64. DC TALK - NU THANG, 1990. From the album 'Nu Thang', Forefront.
The lads from Washington deserve their status as Christendom's leading rappers. Here, they show how having two singers-in-tow gives them the chance to develop songs which sustain interest long after many of the rap-and-rhythm gang have palled. Based around the simplest of vocal hooks, "God is doing a new thing," it has an invigorating, happy-go-lucky swing which makes it work even outside the sonic boom of the dance-floor.
Tony Cummings

65. DANIEL AMOS - ON THE LINE, 1979. From the album 'Horrendous Disc', Solid Rock.
The eccentric aggregations led down the years by a singer, composer and production maestro, Terry Taylor, under the name Daniel Amos (in later years DA and occasionally the Swirling Eddies) have produced some of the cleverest, wittiest and, on occasions, downright weird music in Christendom. A natural cultural eclectic, Mr Taylor seems to absorb musical influences like blotting paper.
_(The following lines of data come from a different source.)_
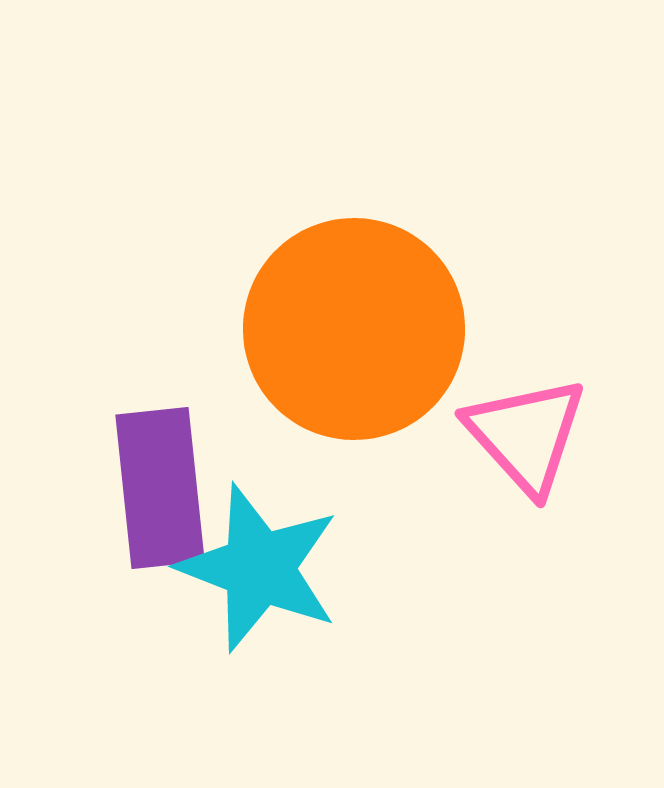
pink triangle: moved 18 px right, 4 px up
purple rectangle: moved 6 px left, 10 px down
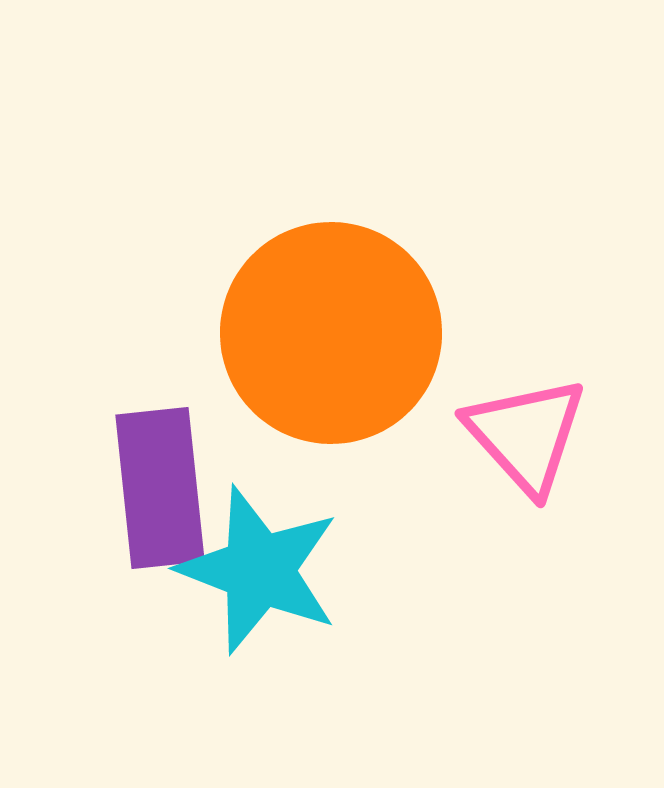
orange circle: moved 23 px left, 4 px down
cyan star: moved 2 px down
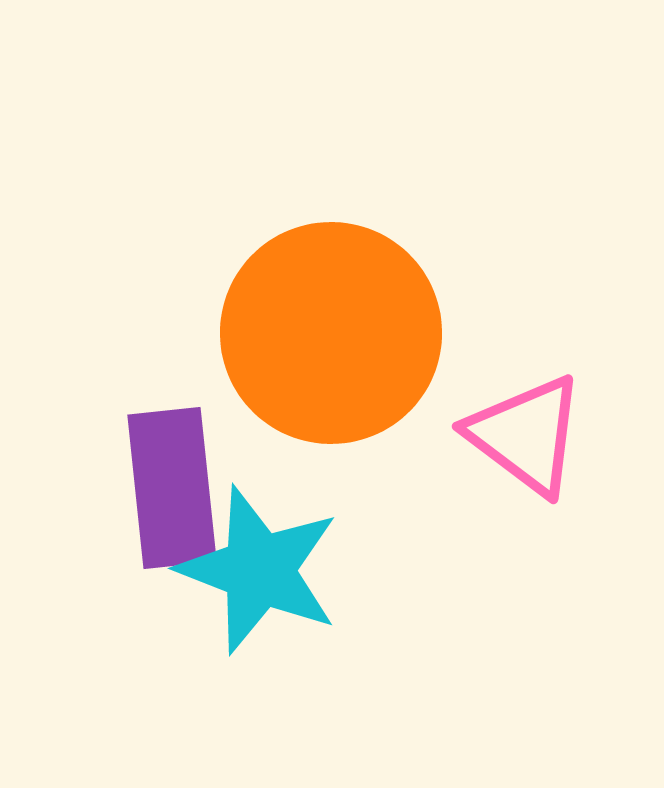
pink triangle: rotated 11 degrees counterclockwise
purple rectangle: moved 12 px right
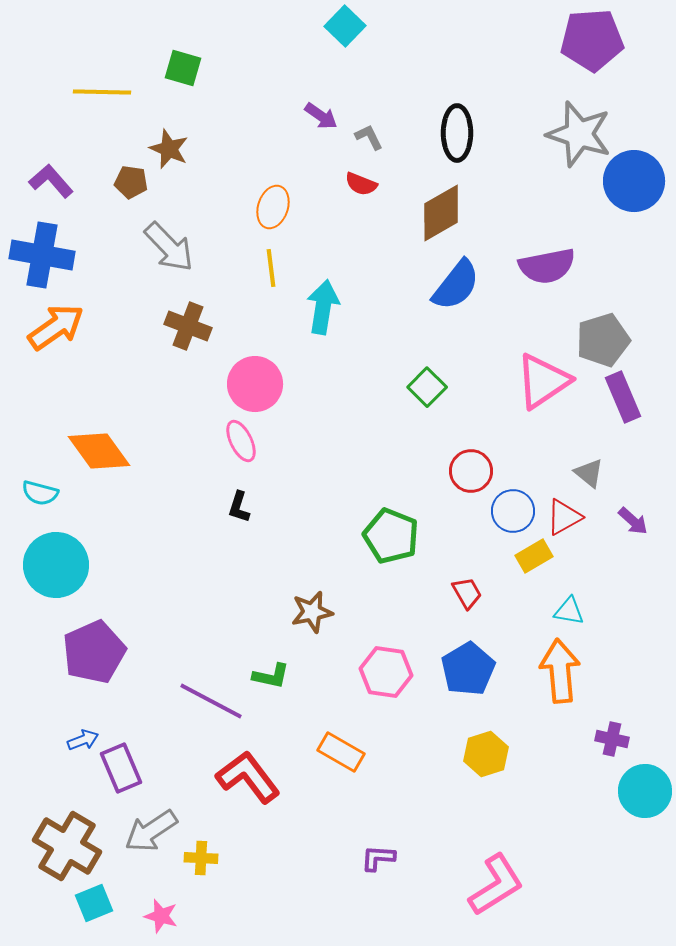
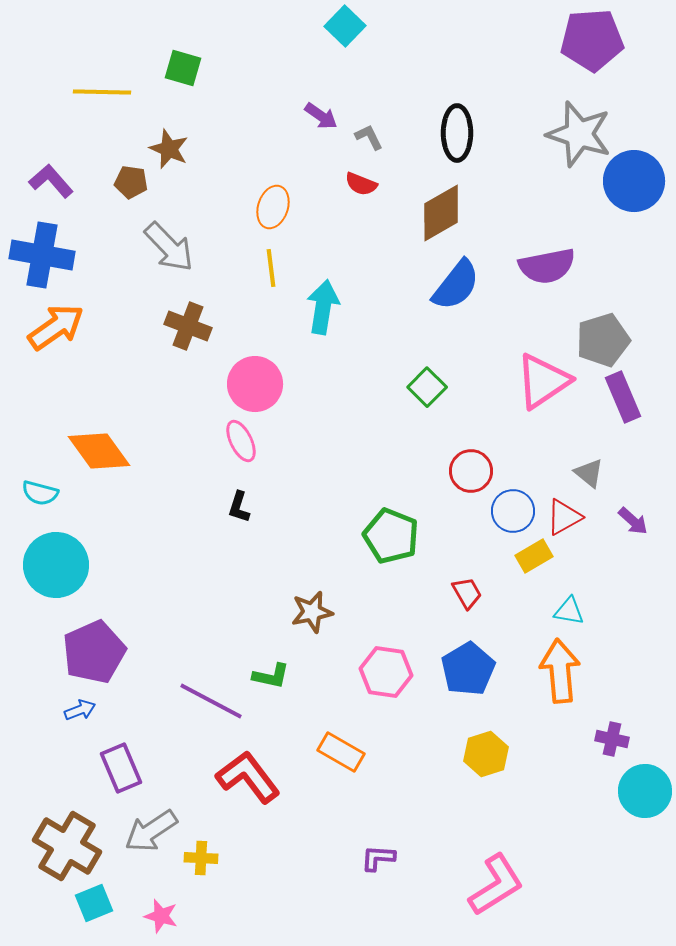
blue arrow at (83, 740): moved 3 px left, 30 px up
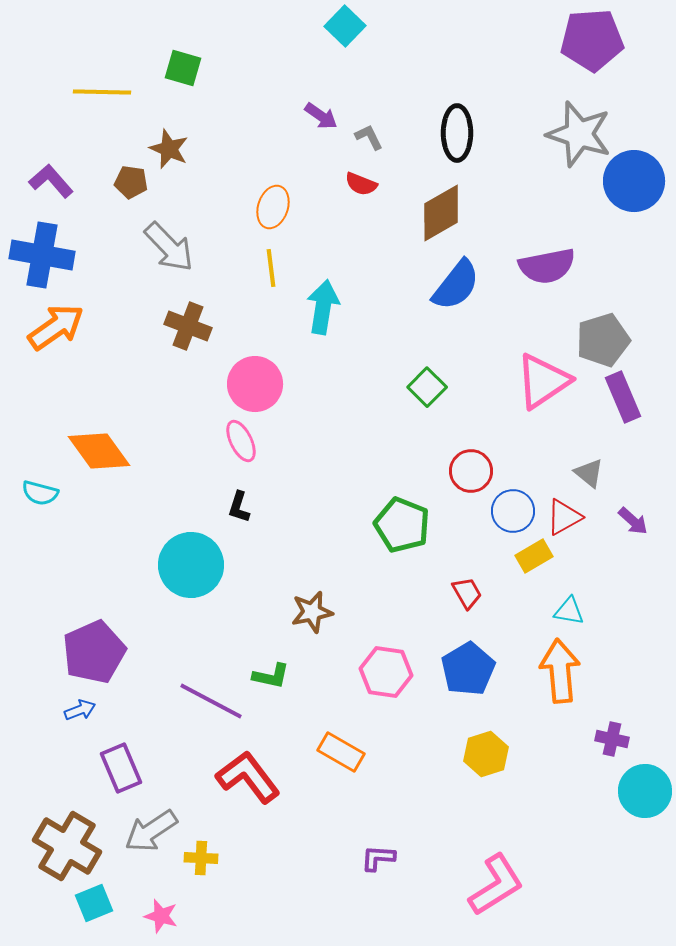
green pentagon at (391, 536): moved 11 px right, 11 px up
cyan circle at (56, 565): moved 135 px right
After a country-rock debut he and his Californian cohorts came heavily under the influence of the Beatles and recorded this album for Larry Norman's Solid Rock, which comes on in Sergeant Pepper orchestra-psychedelic mode yet still retains many of the original production quirks which were to make Terry Taylor such an idiosyncratic talent. This song, a deliciously tuneful little ditty about communicating with God, sounds as fresh as a daisy despite its period charm. It was strange, and sad, that Larry Norman saw fit to bury its release for almost a decade. And even stranger that, when released in the States, it featured a completely different mix and an additional track. Of such things discographic mania is born.
Tony Cummings

66. DANIEL AMOS - WILLIAM BLAKE, 1985. From the album 'Vox Humana', Refuge.
Of course once synthesizers came in Terry Taylor forgot all about country-rock and Beatles-pastiches. Launching into their truly monumental 'Alarma Chronicles' set of concept albums Daniel Amos provided their loyal fans with some of the strangest, most disturbing yet richly inventive music of the '80s. This truly eerie tribute to the half-mad painter/poet/visionary is utterly compelling. Brooding, spacey music conceived almost on another planet.
Tony Cummings

67. LITTLE JANICE - SCARRED KNEES, 1966. From the single, Proverb.
Among the first music I got passionate about was the blues and this down-in-the-alley slice of gutbucket blues-gospel was a favourite of mine for many years before the truth of the gospel wrenched my life around. Little Janice, whoever she was, had a thin, nasal whine of a voice which created an eerie counterbalance to the ramshackle blues band, complete with slightly out-of-tune guitar, which played raw and loose as the sanctified sister proudly proclaimed that her knees were scarred from such lengthy times of prayer. As eerily powerful a testimony of faith as you'll find anywhere.
Tony Cummings

68. REVEREND MILTON BRUNSON & THE THOMPSON COMMUNITY SINGERS - REJOICE, 1984. From the album 'It's Gonna Rain', Myrrh.
James Attlee said to me recently that he thought thrash music probably originated in black church as well as all those other forms we all know about. What he meant is, there is no faster tempo music than when a gospel rhythms section gets happy and stampedes into speed-gospel power-blasts. The band do it here, but before that you've got a righteous sister and a full-blooded choir to answer her; picking up doubling the tempo from dirge-like to mid-tempo to fast to furiously frantic to utterly delirious, with the climax consisting of the choir stabbing "Re" and "Joice" into the only available space. Never has black choir music sounded so joyfully abandoned.
Tony Cummings

69. MORGAN CRYAR - STRENGTH OF THE WEAK, 1986. From the album 'Fuel On The Fire', Star Song.
I thought this US pop-gospeller's first two or three albums were very fine, excellent songs with biting lyrics. Then somehow he seemed to lose his way and his last couple of recordings have been very dull affairs. But back in '86 ol' Morgan was firing on all cylinders and no finer example of his songwriting craft can be found than this moody ballad which, behind a billowing phased-guitar accompaniment, reminds us through stark images from the Scripture that faith is so often linked to human weakness. A classic song.